I'm a long time out of this field -- I did my Masters in acoustic holes but that was a long time back -- but I'd also expect signal to noise to be pretty lousy. However, any signal at all would be awesome.
It tells us how horizons behave. The production of Hawking radiation in a gravitational black hole relies (and relies only) on the presence of a horizon. In an acoustic hole, we've got a horizon for phonons, rather than for photons, but it's still a horizon. The actual structure of the geometry in the simplest cases is Schwarzschild, but one can play some interesting games to get a more complicated setup which is more usable - and in any event, it also exhibits a horizon. Therefore, while the effective field theory describing the phonons holds, and while the system exhibits a horizon, any observation of Hawking radiation will directly test the processes by which we believe Hawking radiation is produced in actual gravitational holes. It's based on basically the same physics. What it *won't* tell us is anything about the backreaction of Hawking radiation on a gravitational hole, because while the kinematics of an analogue hole are the same as a gravitational hole (at an unperturbed level), the dynamics are completely different. Further, the system will eventually produce enough Hawking radiation that the condensate will be depleted to an extent that the analogy is no longer valid even at a background level. However, while the analogy is valid -- and that can be quantified and therefore controlled -- we can still exploit it. And when the analogy isn't valid we're still learning useful things about the behaviour of supercold fluids.
When it comes to the derivation of Hawking radiation, surprisingly, yes. It relies on there being a quantum vacuum for some type of particle (in gravitational radiation, photons; in the analogue case, phonons), and it relies on there being a horizon (in the gravitational case this is an event horizon; in the analogue case it's an acoustic horizon). It also relies on the analogue medium producing phonons of the right form -- a form where (in the appropriate regime) the phonons have a quantum theory that acts like photons do. In particular, you have to have a medium where the phonons have a "squeezer" Hamiltonian in the vicinity of the acoustic hole, meaning that pair production will happen. The derivation of Hawking radiation from this point takes the same form in both a gravitational hole and an acoustic hole.
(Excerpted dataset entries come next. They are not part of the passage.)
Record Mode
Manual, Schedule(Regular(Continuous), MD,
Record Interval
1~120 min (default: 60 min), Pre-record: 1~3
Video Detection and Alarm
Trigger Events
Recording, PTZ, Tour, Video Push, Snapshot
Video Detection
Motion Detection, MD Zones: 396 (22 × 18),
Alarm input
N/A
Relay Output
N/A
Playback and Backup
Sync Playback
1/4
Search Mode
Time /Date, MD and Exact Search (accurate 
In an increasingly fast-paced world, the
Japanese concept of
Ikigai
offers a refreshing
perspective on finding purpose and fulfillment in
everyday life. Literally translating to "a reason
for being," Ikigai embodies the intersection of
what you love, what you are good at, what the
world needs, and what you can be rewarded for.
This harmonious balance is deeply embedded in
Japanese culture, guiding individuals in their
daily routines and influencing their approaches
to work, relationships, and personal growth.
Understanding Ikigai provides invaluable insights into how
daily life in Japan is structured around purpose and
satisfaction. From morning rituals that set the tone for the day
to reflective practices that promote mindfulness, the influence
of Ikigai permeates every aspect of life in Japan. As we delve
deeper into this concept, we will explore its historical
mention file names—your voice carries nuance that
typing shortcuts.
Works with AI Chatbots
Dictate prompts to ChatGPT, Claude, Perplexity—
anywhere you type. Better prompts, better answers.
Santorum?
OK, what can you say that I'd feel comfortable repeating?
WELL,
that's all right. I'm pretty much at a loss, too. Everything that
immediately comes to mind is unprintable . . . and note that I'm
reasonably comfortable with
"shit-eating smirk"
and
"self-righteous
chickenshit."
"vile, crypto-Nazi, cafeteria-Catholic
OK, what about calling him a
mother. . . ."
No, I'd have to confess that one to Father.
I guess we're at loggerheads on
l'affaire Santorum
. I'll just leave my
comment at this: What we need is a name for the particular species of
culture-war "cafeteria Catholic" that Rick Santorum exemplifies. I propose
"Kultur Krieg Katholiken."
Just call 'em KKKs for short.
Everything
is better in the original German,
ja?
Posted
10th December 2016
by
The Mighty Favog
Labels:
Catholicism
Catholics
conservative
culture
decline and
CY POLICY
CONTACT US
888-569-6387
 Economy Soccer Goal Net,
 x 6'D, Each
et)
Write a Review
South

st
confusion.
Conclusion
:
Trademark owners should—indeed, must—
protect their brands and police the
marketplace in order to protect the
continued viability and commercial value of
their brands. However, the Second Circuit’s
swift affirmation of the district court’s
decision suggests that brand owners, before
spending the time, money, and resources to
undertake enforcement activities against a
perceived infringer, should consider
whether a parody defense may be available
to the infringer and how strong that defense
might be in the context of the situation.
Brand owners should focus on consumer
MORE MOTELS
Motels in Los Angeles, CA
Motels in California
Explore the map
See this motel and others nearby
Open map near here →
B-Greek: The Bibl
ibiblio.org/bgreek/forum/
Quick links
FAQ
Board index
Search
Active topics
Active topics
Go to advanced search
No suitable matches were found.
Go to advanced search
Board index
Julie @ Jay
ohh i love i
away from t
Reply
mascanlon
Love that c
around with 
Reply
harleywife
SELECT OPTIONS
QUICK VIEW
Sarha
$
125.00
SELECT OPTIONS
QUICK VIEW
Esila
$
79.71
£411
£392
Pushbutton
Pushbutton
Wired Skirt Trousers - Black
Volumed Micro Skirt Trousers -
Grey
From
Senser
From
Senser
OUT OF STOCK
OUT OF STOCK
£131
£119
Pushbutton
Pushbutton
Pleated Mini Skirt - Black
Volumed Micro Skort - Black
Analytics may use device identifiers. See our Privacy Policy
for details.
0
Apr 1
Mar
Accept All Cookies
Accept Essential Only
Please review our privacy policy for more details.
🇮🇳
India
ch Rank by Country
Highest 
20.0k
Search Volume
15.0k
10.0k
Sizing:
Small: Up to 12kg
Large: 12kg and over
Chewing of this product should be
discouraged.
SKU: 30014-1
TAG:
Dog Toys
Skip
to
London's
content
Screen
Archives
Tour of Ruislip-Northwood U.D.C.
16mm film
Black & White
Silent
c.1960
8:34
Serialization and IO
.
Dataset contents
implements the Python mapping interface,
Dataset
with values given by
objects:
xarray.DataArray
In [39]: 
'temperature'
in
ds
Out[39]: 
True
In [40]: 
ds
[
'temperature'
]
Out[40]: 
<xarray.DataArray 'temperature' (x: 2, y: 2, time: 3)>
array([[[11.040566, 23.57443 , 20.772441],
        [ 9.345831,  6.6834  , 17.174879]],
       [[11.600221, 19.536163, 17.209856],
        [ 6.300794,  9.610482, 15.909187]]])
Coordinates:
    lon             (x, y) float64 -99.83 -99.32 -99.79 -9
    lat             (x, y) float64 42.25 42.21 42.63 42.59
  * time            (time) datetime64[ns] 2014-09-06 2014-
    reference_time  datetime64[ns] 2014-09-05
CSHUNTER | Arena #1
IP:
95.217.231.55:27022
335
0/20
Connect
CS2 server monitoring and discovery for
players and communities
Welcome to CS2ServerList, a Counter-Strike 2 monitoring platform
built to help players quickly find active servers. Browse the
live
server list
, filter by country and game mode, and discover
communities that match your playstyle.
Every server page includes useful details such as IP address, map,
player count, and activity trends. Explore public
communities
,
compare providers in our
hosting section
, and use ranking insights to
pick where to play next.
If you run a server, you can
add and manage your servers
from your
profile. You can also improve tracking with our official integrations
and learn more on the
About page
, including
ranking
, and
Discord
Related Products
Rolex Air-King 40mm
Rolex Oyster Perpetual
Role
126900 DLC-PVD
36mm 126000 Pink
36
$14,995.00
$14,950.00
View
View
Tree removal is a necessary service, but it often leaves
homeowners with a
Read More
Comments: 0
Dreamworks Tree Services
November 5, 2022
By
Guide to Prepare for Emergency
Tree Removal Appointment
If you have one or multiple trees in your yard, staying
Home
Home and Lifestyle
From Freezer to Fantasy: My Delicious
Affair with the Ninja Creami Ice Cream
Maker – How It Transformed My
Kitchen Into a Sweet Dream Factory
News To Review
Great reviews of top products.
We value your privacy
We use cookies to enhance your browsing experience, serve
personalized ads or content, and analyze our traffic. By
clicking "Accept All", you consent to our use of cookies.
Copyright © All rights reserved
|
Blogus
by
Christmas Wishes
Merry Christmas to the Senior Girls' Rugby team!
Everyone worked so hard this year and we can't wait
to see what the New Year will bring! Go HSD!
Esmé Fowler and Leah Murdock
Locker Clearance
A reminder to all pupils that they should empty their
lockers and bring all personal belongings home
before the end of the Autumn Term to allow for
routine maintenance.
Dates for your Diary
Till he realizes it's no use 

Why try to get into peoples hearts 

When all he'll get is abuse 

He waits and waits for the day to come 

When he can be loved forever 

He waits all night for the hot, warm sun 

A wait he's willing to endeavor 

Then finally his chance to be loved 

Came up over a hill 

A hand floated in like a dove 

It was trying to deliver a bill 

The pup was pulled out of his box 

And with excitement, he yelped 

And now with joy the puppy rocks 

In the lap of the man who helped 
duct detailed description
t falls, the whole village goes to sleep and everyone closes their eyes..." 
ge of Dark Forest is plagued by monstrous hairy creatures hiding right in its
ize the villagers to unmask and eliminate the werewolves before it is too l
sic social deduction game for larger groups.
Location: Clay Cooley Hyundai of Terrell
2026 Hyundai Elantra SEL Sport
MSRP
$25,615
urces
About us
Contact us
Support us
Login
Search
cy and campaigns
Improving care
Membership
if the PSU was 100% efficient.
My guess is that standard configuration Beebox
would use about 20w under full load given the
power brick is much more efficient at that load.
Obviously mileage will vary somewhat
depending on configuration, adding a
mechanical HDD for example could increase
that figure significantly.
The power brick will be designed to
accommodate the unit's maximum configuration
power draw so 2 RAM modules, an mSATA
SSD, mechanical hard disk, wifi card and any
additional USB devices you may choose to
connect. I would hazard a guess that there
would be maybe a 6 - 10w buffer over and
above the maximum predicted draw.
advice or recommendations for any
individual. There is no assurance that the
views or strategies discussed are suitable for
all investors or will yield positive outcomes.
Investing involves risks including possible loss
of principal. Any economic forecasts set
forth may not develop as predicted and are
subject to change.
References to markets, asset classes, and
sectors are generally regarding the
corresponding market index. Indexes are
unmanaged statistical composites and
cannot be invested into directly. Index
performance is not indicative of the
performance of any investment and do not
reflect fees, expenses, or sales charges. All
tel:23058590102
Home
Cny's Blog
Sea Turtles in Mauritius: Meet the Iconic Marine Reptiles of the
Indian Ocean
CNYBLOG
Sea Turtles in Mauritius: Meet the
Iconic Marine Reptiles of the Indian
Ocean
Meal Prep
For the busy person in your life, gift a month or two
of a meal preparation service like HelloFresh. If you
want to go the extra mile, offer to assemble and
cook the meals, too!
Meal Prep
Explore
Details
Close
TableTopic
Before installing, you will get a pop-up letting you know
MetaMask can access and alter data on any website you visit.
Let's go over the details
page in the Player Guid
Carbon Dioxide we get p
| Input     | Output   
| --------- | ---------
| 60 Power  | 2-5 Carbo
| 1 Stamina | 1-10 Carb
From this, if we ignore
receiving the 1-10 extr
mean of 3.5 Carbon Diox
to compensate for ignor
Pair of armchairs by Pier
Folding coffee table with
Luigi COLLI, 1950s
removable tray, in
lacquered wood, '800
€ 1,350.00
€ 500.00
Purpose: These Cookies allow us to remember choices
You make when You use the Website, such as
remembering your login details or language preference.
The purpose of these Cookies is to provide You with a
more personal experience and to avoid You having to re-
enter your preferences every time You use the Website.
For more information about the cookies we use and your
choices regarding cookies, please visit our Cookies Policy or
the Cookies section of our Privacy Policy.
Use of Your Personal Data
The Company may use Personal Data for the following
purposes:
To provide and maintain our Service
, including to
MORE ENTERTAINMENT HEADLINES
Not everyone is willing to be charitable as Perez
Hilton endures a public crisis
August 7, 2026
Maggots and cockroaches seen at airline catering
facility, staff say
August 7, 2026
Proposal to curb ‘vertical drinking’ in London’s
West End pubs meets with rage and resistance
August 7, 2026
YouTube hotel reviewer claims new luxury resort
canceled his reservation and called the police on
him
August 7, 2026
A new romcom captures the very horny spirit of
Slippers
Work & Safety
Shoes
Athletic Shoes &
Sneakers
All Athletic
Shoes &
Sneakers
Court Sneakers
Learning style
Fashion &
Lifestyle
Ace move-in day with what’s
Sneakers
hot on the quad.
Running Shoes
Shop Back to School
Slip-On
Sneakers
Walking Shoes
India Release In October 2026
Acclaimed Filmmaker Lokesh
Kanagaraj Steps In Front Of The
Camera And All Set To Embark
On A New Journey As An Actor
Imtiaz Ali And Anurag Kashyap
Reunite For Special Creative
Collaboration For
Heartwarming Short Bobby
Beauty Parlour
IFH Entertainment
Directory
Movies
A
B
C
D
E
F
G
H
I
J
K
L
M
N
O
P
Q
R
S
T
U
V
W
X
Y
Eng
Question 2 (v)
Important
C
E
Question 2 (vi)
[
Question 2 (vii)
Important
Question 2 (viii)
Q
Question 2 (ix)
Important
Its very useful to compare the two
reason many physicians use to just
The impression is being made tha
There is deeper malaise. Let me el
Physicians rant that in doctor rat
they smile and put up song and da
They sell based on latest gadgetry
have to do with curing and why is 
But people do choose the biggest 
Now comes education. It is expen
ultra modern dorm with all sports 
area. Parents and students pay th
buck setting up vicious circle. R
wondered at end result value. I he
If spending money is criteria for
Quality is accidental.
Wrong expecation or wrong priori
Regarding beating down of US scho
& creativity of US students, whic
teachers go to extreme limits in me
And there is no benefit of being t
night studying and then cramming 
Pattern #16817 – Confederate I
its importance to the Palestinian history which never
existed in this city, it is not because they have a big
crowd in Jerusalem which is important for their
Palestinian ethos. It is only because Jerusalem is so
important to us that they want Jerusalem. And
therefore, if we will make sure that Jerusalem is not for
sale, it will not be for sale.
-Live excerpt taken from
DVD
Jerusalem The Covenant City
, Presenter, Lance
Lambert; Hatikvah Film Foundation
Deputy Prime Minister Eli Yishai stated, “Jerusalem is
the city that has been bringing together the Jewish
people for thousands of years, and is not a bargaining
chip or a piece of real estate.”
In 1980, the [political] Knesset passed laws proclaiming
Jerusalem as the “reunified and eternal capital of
Of course, when the conditions change, as they inevitably will, the analogy breaks down but in its regimes of validity there's no issue, and we can quantify the extent to which the analogy is holding.
One thing is off in your explanation: it is not anti-matter that falls into the black hole. Anti-matter still has positive net energy (âoeweightâ), so throwing antimatter into a black hole will make it more massive, not less massive. The actual idea is that a of a negative-energy particle (the total energy of the virtual pair is zero, so if one particle becomes real, with positive energy, the other had to have negative net energy) falling in, *not* a matter anti-particle (like a positron). Quoth wikipedia:
Antiparticles should not be confused with virtual particles or virtual antiparticles.
The equilibrium is not maintained because if a virtual particle outside the event horizon becomes real, it will always end up having positive net energy: real negative-energy particles do not exist.
I think "vacuum" in the article means the Bose-Einstein condensate with no phonons, which is the analog to the true vacuum and not actually a vacuum.